# What is needed:
Go to the line in the entries below that holds "(596, 459) = (413, 351): black" and repeat exactly from there through the line that holds "(621, 330) = (378, 296): laptop", inclusive.

# Supplied entries:
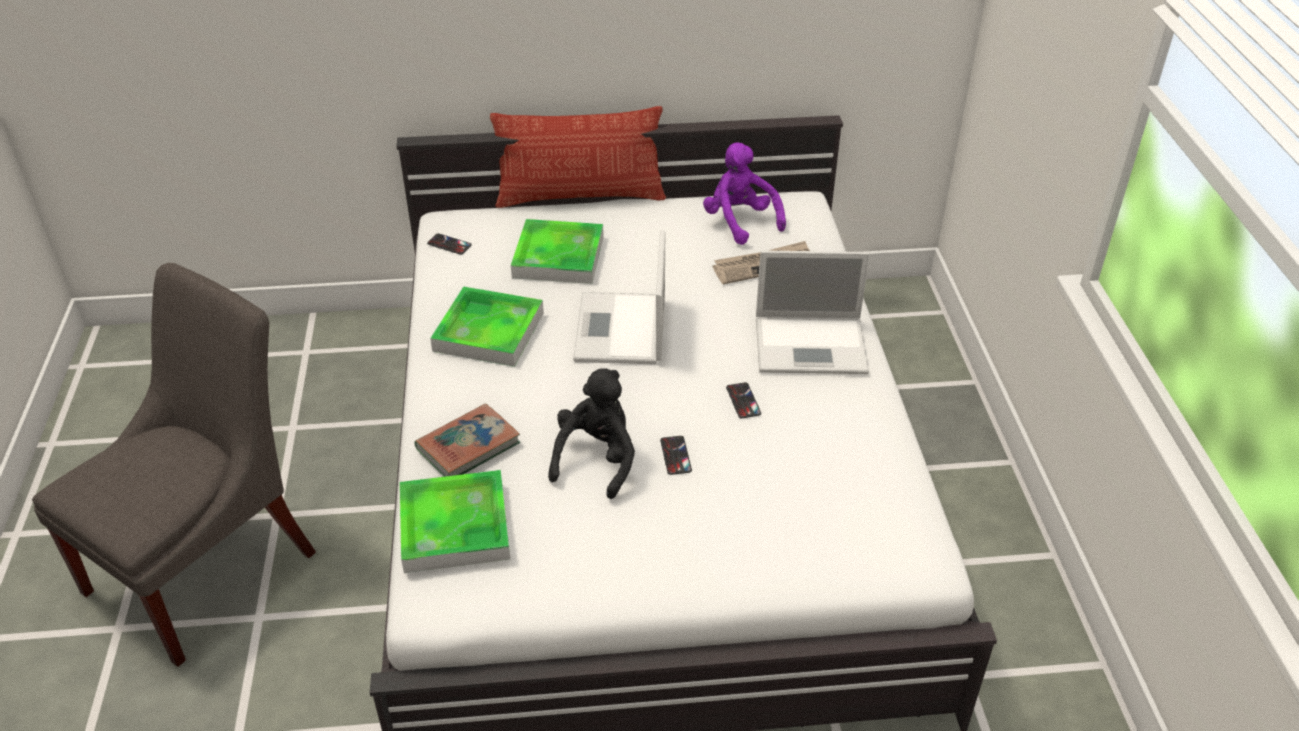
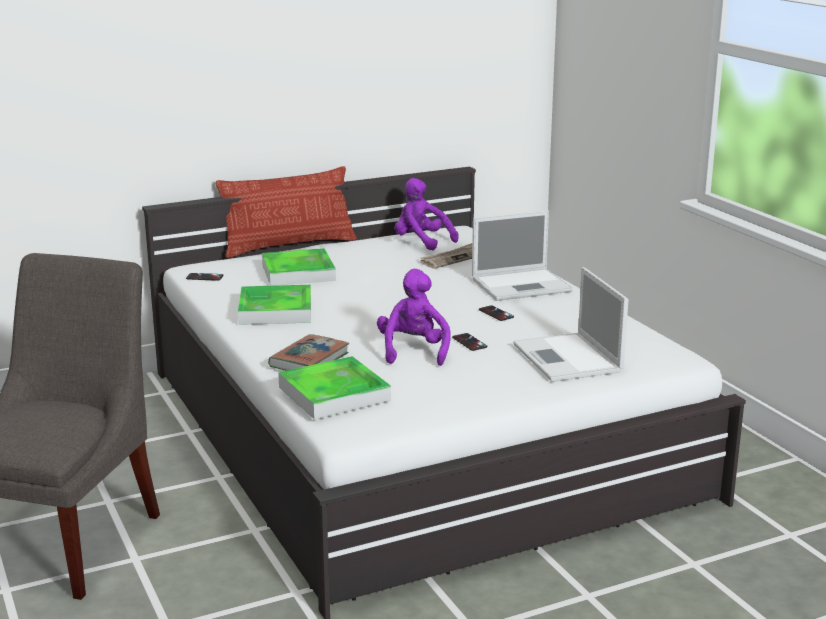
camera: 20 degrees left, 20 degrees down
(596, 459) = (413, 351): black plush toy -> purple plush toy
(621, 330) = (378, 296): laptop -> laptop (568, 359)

---

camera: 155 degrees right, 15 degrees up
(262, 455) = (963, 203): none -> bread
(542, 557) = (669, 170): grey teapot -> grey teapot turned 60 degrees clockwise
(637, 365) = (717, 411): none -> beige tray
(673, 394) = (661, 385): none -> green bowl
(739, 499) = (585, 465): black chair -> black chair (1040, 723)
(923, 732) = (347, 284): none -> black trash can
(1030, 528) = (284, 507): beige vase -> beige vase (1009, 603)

# Answer area:
(596, 459) = (413, 351): black plush toy -> purple plush toy
(621, 330) = (378, 296): laptop -> laptop (568, 359)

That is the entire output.